Missouri authorities released a woman who served 43 years of a life sentence Friday despite the opposition of Republican Attorney General Andrew Bailey of Missouri, according to multiple reports.
Sandra Hemme was convicted of murdering Patricia Jeschke, a library worker from St. Joseph, Missouri, in 1981 and sentenced to life in prison, the Associated Press reported. The Missouri Supreme Court cleared the way for Hemme’s release Thursday, upholding rulings from lower courts that found Hemme’s confessions to the crime were “unreliable and false,” according to the New York Times.
Livingston County Presiding Judge Ryan Horsman overturned Hemme’s verdict in a June 14 decision, but Bailey’s office argued that Hemme needed to serve 12 years for a pair of assault convictions from her time in prison, one against a fellow inmate and another against a correctional officer, the AP reported.
“Exculpatory evidence was not disclosed to Ms. Hemme that was material to the outcome of her case and that she can show cause-and-prejudice for not having discovered her Brady v. Maryland claim earlier,” Horsman wrote. “Ms. Hemme has thus established a gateway claim of innocence that overcomes any alleged procedural default related to the ineffective assistance of counsel she received at her trial. Ms. Hemme has also established evidence supporting a freestanding claim of actual innocence.”
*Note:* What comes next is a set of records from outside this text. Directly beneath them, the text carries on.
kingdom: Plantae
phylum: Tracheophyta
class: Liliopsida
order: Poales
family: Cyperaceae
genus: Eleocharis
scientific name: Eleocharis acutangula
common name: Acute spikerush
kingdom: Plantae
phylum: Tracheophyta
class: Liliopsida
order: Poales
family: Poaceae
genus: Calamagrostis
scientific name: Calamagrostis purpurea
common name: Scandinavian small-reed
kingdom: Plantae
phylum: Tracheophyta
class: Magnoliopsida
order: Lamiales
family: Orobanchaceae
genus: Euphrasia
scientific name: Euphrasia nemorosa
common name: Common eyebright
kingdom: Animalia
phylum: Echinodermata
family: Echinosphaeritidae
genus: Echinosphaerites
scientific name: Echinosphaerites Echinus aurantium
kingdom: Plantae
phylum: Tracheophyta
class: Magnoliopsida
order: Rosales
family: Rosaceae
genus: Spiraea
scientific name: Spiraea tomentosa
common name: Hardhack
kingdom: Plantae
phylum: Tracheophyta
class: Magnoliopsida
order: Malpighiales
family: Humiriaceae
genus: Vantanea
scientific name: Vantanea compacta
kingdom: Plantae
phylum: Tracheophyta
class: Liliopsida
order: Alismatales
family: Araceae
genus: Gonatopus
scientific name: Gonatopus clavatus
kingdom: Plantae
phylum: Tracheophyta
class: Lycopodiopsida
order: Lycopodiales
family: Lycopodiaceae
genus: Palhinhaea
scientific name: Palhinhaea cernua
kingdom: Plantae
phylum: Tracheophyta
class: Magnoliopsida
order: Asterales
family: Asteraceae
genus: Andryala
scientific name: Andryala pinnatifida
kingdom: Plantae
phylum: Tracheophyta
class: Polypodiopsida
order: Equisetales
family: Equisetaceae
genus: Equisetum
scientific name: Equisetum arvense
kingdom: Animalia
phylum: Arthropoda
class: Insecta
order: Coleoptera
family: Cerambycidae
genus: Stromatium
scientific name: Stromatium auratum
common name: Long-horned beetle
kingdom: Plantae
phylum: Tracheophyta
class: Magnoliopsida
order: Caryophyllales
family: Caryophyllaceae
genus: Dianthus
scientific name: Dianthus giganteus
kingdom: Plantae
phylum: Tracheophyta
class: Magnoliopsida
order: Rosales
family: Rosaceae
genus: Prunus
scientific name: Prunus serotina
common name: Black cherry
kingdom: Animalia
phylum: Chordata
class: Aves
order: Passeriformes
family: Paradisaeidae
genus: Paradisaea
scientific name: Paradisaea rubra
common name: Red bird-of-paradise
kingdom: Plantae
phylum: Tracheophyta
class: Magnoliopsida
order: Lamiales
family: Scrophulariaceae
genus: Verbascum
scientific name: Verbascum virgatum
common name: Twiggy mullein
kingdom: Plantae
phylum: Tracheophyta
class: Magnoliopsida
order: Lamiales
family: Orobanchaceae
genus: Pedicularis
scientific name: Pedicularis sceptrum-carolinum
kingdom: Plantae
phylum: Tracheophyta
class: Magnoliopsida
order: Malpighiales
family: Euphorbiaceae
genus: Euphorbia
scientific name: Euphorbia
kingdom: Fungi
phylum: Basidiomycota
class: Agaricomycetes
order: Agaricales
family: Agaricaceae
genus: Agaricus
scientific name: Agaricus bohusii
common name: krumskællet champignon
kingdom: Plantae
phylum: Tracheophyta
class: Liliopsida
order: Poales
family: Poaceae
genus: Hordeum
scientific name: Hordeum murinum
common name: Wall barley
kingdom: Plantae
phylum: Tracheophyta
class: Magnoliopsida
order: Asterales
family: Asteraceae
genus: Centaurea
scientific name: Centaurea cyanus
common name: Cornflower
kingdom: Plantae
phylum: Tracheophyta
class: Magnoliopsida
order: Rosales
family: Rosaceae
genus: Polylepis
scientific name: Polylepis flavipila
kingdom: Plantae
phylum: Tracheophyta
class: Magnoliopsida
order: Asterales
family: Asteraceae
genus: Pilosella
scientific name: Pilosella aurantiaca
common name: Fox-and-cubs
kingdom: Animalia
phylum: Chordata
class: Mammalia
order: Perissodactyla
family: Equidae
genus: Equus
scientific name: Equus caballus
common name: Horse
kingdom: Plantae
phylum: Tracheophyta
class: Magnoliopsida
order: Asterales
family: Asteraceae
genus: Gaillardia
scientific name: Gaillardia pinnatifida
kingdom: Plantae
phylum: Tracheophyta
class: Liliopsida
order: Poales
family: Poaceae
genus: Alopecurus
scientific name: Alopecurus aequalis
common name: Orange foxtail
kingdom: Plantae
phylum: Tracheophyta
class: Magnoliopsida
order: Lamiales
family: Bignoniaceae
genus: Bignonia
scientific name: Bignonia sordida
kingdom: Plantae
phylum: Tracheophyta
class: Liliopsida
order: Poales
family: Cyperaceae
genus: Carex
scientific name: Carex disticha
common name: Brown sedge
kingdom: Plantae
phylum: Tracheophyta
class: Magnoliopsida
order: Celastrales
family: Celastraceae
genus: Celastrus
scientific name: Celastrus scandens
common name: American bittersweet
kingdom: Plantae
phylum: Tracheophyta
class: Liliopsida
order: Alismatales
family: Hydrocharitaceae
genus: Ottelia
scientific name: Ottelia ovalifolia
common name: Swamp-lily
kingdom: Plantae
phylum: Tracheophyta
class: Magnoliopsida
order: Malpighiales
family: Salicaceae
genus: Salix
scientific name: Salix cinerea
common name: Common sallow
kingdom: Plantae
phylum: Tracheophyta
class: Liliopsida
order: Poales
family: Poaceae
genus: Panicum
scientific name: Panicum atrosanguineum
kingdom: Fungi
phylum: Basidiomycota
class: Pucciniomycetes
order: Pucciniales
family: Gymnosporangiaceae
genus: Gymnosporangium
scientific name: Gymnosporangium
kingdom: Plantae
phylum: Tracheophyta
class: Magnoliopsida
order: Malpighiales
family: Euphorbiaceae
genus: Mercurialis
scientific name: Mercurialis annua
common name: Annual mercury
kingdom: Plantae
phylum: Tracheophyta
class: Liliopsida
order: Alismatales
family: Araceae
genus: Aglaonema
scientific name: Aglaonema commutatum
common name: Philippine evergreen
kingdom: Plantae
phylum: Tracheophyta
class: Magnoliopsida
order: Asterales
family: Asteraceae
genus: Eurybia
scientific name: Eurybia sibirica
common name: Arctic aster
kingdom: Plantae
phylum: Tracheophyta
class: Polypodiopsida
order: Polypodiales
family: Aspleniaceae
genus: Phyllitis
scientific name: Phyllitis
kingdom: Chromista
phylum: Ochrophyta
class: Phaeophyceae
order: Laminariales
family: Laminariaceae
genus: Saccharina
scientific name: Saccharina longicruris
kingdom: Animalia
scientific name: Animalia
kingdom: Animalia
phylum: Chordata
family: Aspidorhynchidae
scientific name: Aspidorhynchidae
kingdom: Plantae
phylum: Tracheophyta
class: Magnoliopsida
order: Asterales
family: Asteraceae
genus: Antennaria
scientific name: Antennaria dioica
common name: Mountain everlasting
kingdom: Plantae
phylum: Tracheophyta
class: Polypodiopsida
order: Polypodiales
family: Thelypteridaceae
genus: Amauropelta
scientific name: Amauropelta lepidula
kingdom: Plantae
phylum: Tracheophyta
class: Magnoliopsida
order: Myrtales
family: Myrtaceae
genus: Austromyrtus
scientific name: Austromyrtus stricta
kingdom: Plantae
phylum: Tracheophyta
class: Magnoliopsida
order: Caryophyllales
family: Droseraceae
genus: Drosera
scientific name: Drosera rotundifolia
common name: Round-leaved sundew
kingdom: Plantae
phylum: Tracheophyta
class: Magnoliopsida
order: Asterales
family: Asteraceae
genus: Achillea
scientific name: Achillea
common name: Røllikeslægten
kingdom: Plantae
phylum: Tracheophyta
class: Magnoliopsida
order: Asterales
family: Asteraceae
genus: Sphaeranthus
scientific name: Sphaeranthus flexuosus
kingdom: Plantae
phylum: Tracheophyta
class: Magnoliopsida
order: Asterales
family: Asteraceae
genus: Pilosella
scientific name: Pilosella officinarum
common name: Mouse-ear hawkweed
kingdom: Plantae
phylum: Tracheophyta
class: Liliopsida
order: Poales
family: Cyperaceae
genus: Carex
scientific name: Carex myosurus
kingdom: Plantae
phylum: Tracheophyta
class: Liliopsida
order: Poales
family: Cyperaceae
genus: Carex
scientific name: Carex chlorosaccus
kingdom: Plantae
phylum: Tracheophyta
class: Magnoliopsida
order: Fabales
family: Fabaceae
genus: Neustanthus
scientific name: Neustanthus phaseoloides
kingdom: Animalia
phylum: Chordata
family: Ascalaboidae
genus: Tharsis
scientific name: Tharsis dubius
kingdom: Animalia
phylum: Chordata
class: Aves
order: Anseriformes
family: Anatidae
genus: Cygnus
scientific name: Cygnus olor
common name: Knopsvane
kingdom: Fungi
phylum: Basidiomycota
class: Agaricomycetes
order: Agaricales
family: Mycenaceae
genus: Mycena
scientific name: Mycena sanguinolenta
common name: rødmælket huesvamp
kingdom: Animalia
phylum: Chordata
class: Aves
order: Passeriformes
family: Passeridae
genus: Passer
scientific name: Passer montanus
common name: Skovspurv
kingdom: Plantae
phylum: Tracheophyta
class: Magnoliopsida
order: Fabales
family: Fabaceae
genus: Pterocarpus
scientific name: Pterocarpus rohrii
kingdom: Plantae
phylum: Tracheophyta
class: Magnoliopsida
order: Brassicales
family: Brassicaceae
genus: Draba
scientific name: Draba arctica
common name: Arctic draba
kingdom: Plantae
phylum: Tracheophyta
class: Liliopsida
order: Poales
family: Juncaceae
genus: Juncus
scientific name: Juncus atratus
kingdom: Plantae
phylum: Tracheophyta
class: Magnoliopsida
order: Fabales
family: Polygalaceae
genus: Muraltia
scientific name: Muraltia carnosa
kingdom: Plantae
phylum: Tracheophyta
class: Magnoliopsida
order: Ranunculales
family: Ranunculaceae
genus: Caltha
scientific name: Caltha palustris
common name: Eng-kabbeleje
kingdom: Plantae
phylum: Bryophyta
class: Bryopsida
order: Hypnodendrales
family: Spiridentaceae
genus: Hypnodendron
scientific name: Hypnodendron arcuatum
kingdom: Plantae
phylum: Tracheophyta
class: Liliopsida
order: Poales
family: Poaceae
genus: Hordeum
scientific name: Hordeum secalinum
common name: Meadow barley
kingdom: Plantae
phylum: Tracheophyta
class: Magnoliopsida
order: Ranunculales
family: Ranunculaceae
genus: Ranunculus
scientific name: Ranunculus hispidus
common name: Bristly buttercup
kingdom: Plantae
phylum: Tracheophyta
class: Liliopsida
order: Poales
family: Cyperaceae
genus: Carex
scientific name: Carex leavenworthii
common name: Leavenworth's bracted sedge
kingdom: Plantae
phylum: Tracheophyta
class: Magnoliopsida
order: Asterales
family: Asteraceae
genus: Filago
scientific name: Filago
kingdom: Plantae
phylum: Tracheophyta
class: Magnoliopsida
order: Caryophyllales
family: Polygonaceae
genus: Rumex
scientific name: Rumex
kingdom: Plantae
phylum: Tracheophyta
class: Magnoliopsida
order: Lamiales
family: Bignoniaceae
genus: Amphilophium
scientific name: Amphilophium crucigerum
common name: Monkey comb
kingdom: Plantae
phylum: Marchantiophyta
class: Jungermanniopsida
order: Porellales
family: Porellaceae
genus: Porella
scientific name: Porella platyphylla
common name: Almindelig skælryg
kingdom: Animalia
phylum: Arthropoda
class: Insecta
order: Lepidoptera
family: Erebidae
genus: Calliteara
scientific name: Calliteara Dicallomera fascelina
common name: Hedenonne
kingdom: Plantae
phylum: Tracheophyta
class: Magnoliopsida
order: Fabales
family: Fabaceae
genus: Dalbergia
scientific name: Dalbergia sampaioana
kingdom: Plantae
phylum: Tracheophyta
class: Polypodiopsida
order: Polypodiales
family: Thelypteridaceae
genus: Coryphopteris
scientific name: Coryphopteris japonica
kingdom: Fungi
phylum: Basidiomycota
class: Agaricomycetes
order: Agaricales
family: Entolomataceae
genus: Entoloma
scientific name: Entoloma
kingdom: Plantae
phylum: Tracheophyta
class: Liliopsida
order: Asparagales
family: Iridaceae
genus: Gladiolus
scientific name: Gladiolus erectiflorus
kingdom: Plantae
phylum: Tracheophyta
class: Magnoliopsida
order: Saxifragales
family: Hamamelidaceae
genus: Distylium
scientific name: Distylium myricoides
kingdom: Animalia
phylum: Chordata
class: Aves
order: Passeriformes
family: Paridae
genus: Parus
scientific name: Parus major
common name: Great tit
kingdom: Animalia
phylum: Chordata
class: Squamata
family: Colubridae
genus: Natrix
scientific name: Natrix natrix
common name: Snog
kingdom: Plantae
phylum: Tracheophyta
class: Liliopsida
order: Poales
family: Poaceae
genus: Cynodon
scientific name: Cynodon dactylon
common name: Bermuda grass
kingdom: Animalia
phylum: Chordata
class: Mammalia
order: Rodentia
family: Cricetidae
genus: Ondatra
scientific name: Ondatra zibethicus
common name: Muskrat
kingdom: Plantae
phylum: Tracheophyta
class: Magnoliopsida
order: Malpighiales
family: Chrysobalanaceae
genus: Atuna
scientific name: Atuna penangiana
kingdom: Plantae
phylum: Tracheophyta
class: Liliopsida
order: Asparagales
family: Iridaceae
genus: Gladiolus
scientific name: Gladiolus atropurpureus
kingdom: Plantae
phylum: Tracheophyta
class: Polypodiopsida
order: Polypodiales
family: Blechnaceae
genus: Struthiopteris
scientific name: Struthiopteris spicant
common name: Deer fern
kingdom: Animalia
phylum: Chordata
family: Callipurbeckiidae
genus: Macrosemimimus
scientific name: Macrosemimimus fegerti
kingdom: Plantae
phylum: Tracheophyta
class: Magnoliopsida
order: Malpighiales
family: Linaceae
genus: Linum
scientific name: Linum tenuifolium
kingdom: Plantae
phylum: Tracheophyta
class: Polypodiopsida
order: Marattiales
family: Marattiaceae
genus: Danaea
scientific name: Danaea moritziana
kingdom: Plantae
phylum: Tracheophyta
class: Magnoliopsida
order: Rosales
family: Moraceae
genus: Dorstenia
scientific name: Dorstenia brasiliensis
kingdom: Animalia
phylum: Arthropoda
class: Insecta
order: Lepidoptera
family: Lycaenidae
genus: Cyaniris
“She is the victim of a manifest injustice,” Horsman wrote.
Bailey also reportedly ordered staff at the prison Hemme was held not to release her, but the staff did after Horman threatened to hold Bailey in contempt, according to the AP.
A statement from the Innocence Project, which represented Hemme, claimed the St. Joseph Police “hid evidence implicating one of their own,” saying a police officer with the department had Jeschke’s earrings and that his truck was near the murder victim’s home.